Kennedy’s performance is undeniably exciting, without unduly ignoring the second part of the tempo marking allegro non troppo, but you may feel that the Steinbergs come closer to Elgar’s own description of the movement as ‘broad and soothing’ and to capturing the ‘awful shadow’ of the First World War and his own poor health which he felt hanging over him at the time. Hope and Mulligan on the earlier Nimbus recording are even faster here (8:52), as are the members of the Nash Ensemble, Marcia Crayford and Ian Brown, on a budget-price Hyperion Helios recording: 8:48 according to the booklet but actually 9:01.
 
On a Channel Classics recording of Elgar, Sibelius and Grieg (CC72171 - Recording of the Month- review) Isabelle van Keulen and Robert Brautigam take the finale fastest of all the versions which I’ve sampled, at 8:05. Subscribers to Naxos Music Library can try out both of the Nimbus recordings, the Chandos and the Channel Classics, and all four can be downloaded from classicsonline.com - but bear in mind that the two Nimbus recordings are available on CD at competitive prices from MusicWeb International - here.
 
There’s an almost bewildering and competitive array of recordings of the Elgar sonata and the new Nimbus Alliance recording is a strong contender, especially if you prefer a broader tempo in the finale for the reasons I have given.
 
If forced to choose a desert island recording, however, despite the blandishments of all these fine offerings, I’d go for that Hyperion Helios recording on which the Nash Ensemble also play the Piano Quintet - an ideal coupling, with the Quintet dating from less than a year later and in very similar mood. The quality of the performances and recording and the budget price are powerful arguments for this version (CDH55301 from Hyperion: CD, mp3 and lossless downloads, with pdf booklet). I don’t find the account of the finale at all inconsistent with Elgar’s own description and the booklet, for all that this is a budget reissue, is even more informative than the Nimbus. There’s strong competition in the Quintet from another, full-price, Hyperion recording - I compared the two in July 2011/2 - but if the coupling appeals, I repeat my advice to go for the lower-priced version.
 
The new recording was made not in Nimbus’s own studies at Wyastone Leys but in Canada, using the facilities of the Film and Music Programs at the Banff Centre; this is one of the albums which they release under licence on the Nimbus Alliance label.

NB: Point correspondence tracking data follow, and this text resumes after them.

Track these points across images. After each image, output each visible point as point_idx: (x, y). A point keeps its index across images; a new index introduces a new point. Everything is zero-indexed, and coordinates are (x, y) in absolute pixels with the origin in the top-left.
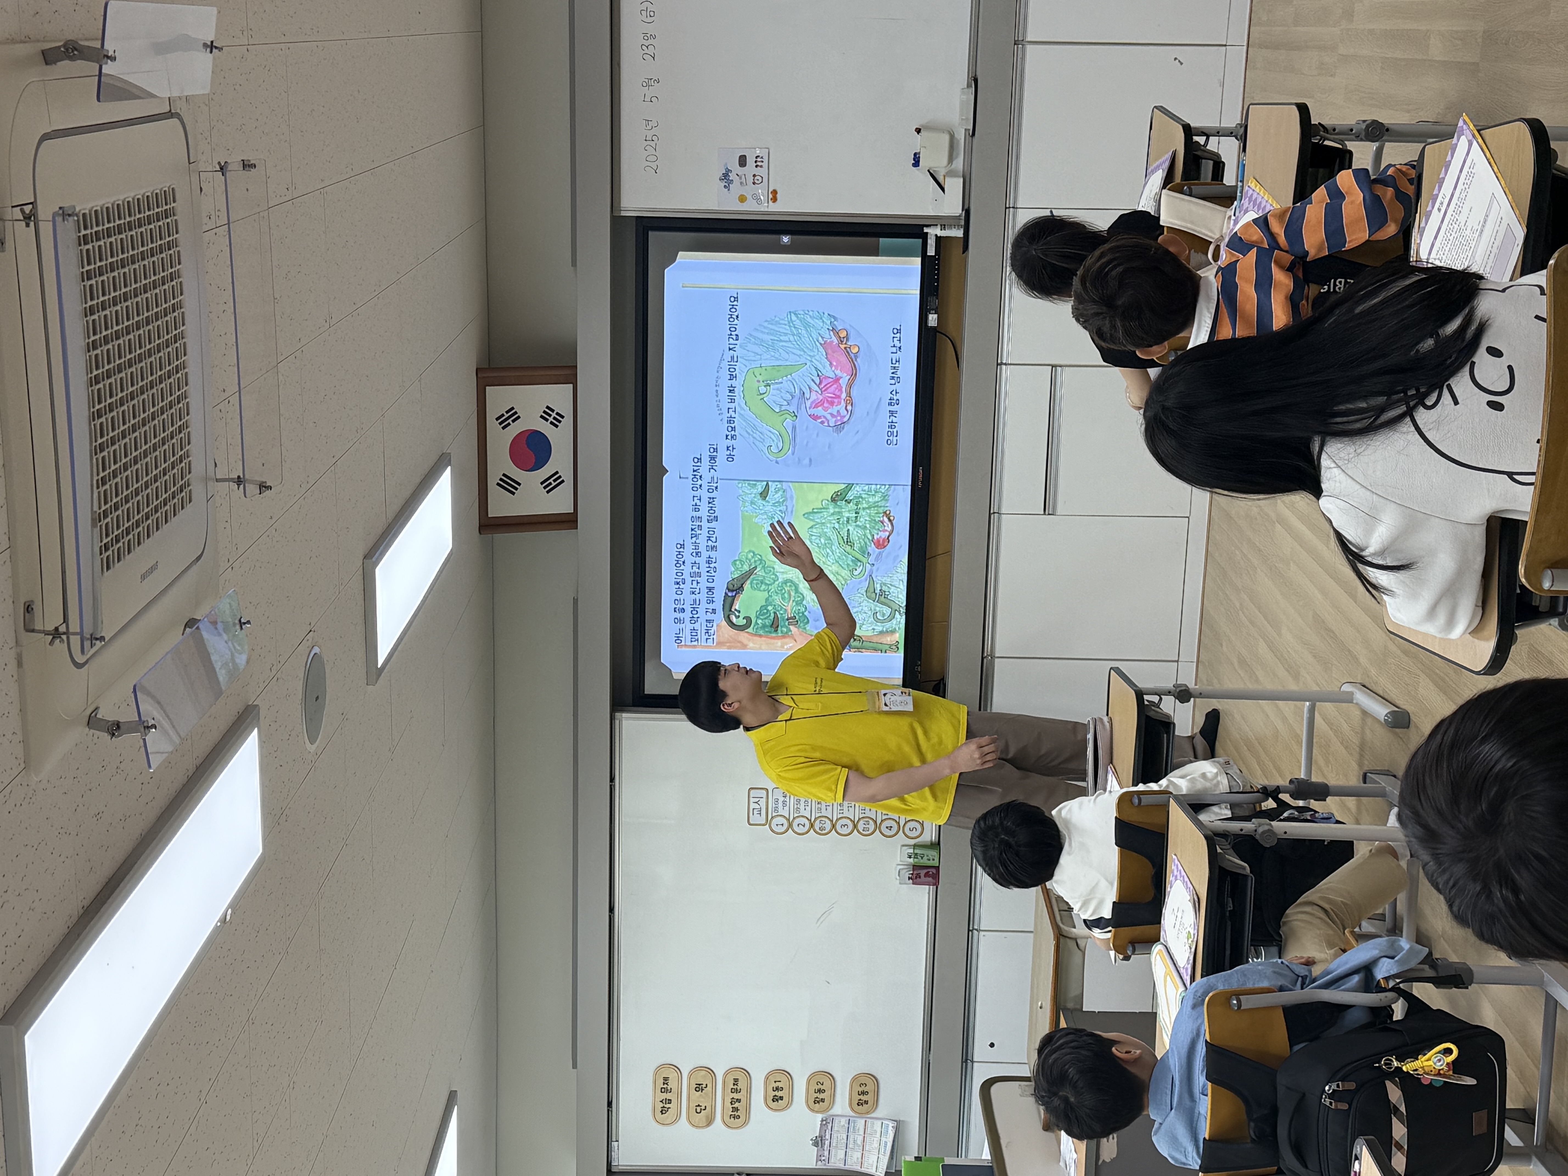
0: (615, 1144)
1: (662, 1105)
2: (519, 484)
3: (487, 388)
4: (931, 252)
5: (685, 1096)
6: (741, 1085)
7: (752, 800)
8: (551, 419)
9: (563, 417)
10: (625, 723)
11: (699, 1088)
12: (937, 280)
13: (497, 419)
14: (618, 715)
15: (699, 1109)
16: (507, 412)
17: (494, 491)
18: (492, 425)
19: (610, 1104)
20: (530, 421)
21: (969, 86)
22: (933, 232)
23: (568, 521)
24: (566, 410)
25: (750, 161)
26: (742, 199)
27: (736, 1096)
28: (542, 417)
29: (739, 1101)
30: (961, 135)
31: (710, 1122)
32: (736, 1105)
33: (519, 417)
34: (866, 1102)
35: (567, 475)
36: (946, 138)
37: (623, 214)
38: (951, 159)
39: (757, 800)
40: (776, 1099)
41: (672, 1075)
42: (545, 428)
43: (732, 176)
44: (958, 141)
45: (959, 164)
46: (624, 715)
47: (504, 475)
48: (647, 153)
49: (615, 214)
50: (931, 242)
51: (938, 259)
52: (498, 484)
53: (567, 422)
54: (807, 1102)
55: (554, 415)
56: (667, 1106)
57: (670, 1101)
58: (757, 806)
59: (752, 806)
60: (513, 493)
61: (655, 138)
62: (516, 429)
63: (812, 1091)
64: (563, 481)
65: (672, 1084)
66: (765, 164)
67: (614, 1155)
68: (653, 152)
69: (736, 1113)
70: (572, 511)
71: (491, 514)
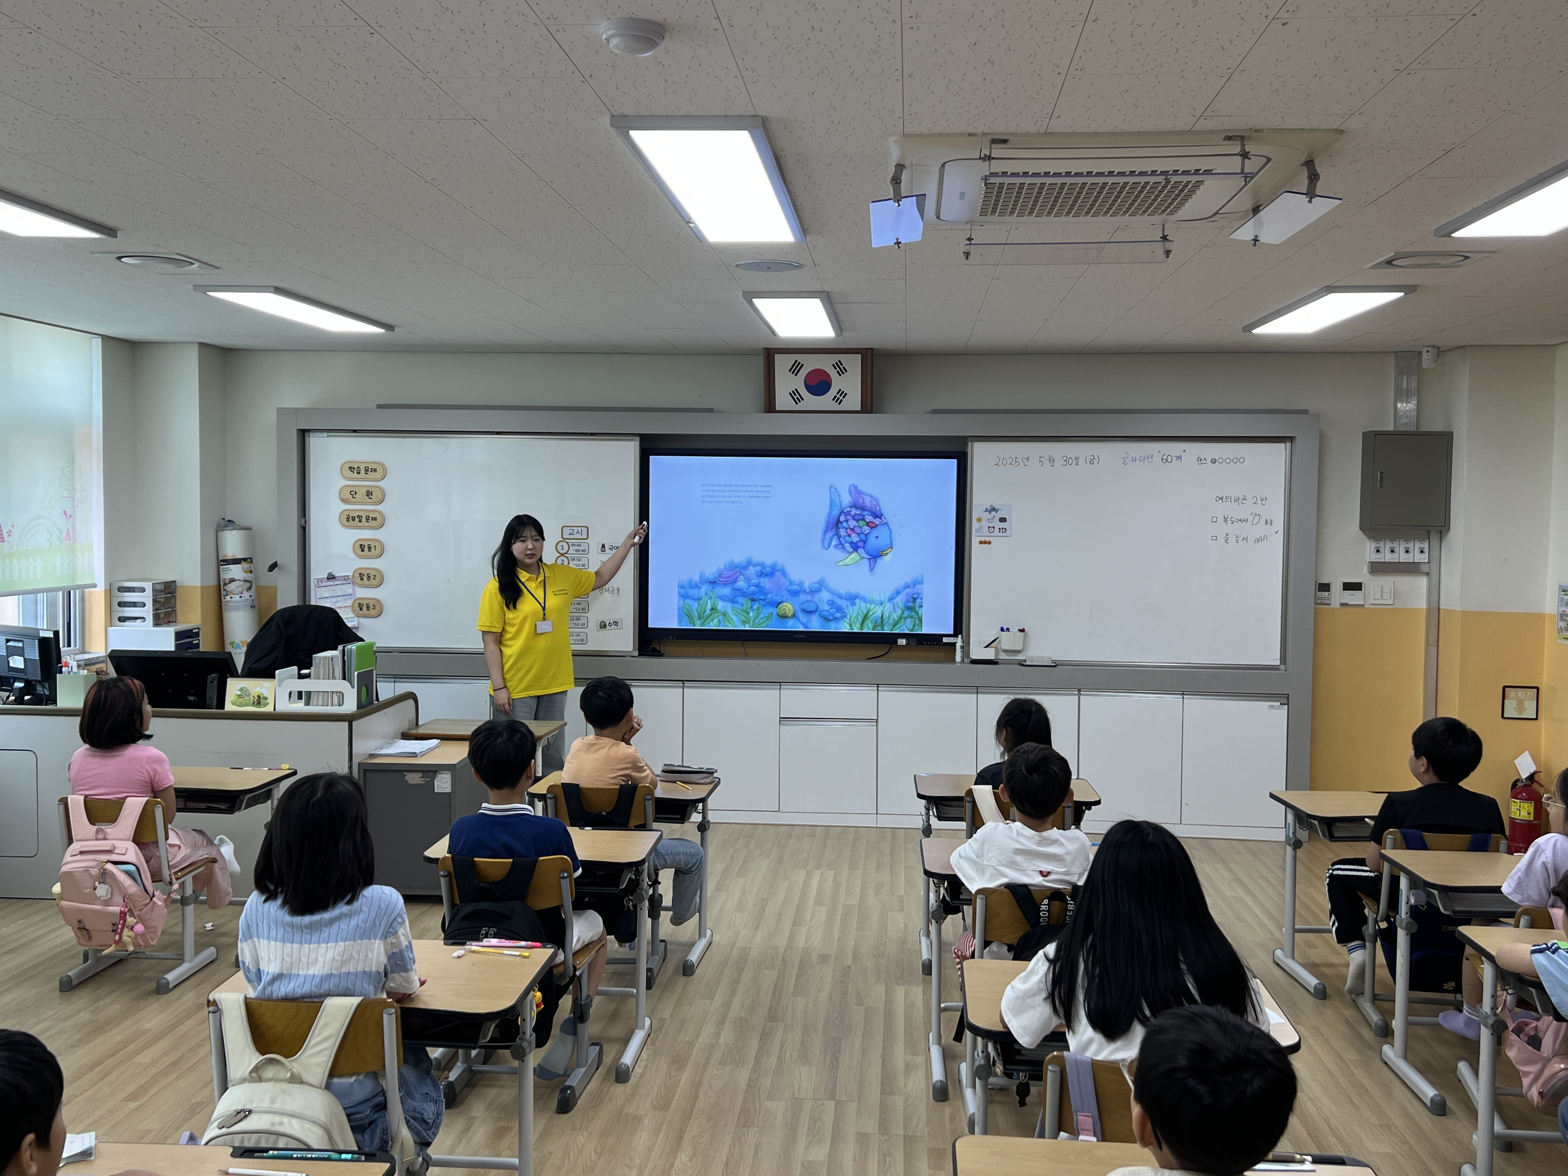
0: (326, 434)
1: (356, 467)
2: (796, 375)
3: (860, 356)
4: (945, 640)
5: (362, 484)
6: (372, 523)
7: (580, 529)
8: (838, 396)
9: (839, 404)
10: (632, 443)
11: (369, 494)
12: (927, 644)
13: (840, 361)
14: (638, 438)
15: (353, 494)
16: (844, 368)
17: (791, 359)
18: (835, 358)
19: (355, 431)
20: (838, 383)
21: (1053, 661)
22: (959, 641)
23: (770, 407)
24: (843, 407)
25: (1003, 525)
26: (979, 520)
28: (840, 390)
29: (360, 521)
30: (1020, 657)
31: (344, 501)
32: (357, 519)
33: (840, 375)
34: (361, 609)
35: (801, 406)
36: (1020, 648)
37: (970, 444)
38: (1005, 651)
39: (580, 532)
40: (362, 548)
41: (378, 475)
42: (833, 392)
43: (993, 513)
44: (1017, 655)
45: (1003, 656)
46: (638, 443)
47: (802, 365)
48: (1008, 459)
49: (969, 439)
50: (951, 640)
51: (940, 645)
52: (796, 361)
54: (360, 568)
55: (841, 398)
56: (355, 471)
57: (359, 473)
58: (575, 532)
59: (576, 529)
60: (790, 371)
61: (1017, 464)
62: (833, 373)
63: (368, 572)
64: (797, 403)
65: (371, 475)
66: (1001, 534)
67: (317, 434)
68: (1009, 463)
69: (351, 520)
70: (777, 409)
71: (776, 356)
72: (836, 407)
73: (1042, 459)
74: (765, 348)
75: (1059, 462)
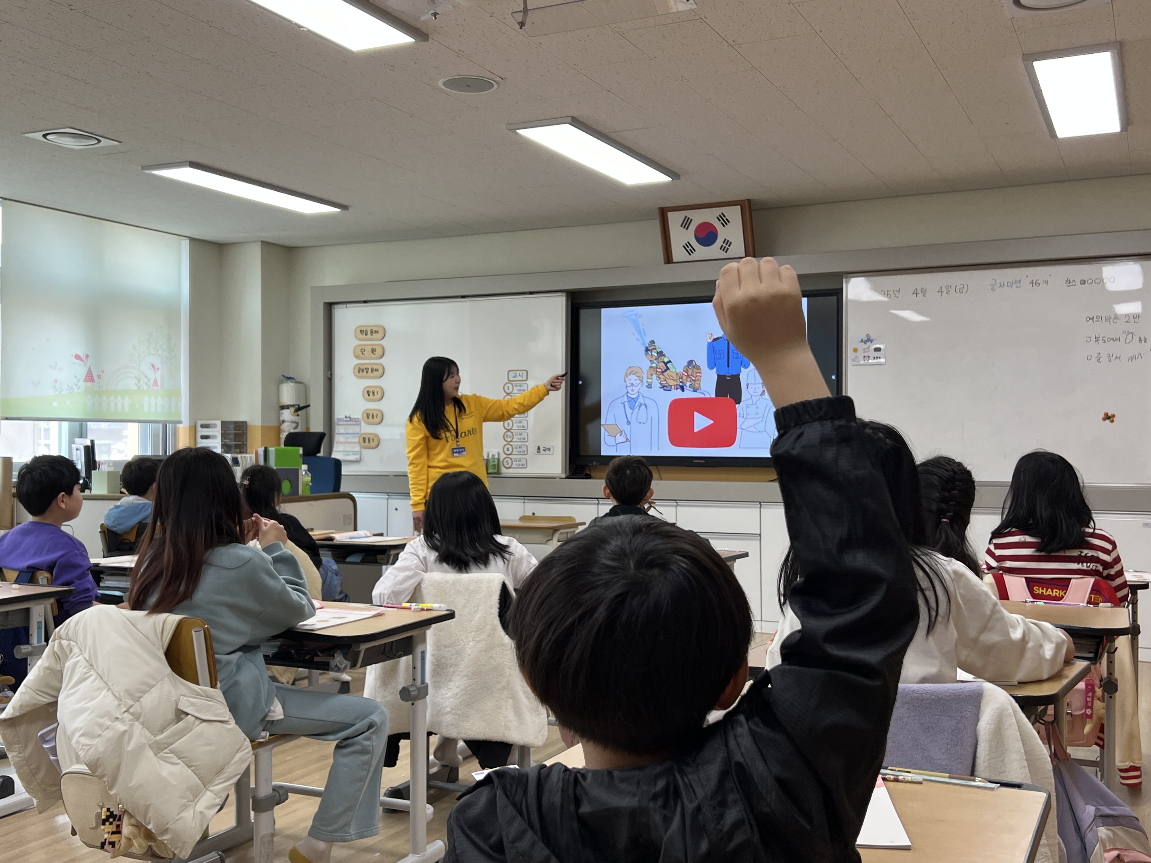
0: (344, 306)
1: (365, 330)
2: (687, 229)
3: (740, 206)
5: (369, 343)
6: (375, 373)
7: (521, 372)
8: (724, 245)
9: (726, 252)
10: (560, 298)
11: (373, 351)
13: (723, 214)
14: (564, 294)
15: (363, 351)
16: (727, 219)
17: (682, 214)
18: (719, 211)
19: (365, 302)
20: (723, 233)
23: (668, 259)
24: (730, 254)
25: (877, 354)
26: (855, 350)
27: (370, 371)
28: (725, 240)
29: (367, 372)
31: (357, 357)
32: (365, 371)
33: (724, 226)
34: (365, 442)
35: (694, 257)
37: (844, 280)
39: (521, 374)
40: (368, 393)
41: (380, 335)
42: (719, 242)
43: (869, 344)
46: (564, 298)
47: (691, 220)
49: (844, 275)
52: (686, 217)
54: (368, 409)
55: (727, 246)
56: (364, 333)
57: (366, 334)
58: (518, 374)
59: (518, 373)
60: (681, 226)
62: (718, 225)
63: (373, 412)
64: (690, 254)
65: (375, 336)
66: (876, 362)
67: (340, 306)
69: (361, 371)
70: (674, 261)
71: (669, 213)
72: (723, 255)
74: (660, 208)
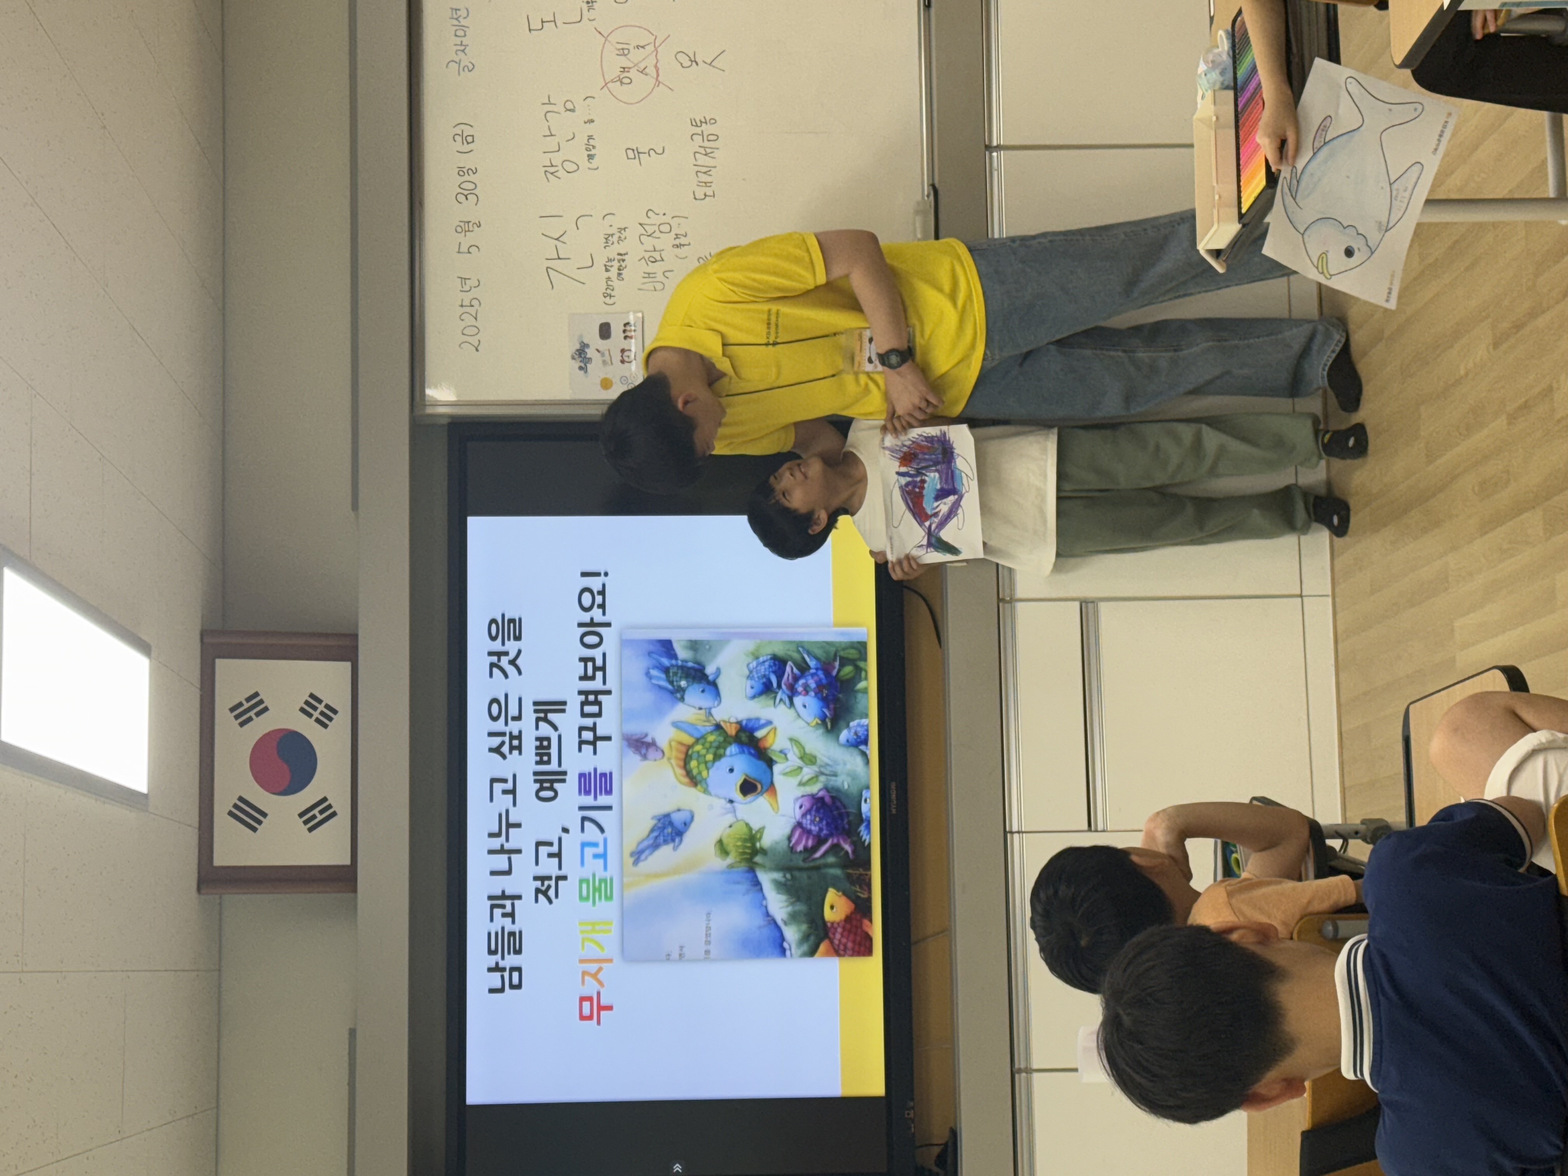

It is, however, well up to Nimbus’s high standards and I don’t think it’s mere imagination that the CD sound is superior to the download, good as that is.
 
Listening to so many recordings of the Elgar Violin Sonata has reminded me what a wonderful work it is. Any lover of Elgar’s music and/or of the chamber repertoire in general who doesn’t have a recording of it would be well served by any of the ones that I have listed but if you can’t resist sampling Philip Sawyers’ music, which I have come to enjoy more with every repeated hearing, it has to be the new Nimbus Alliance version.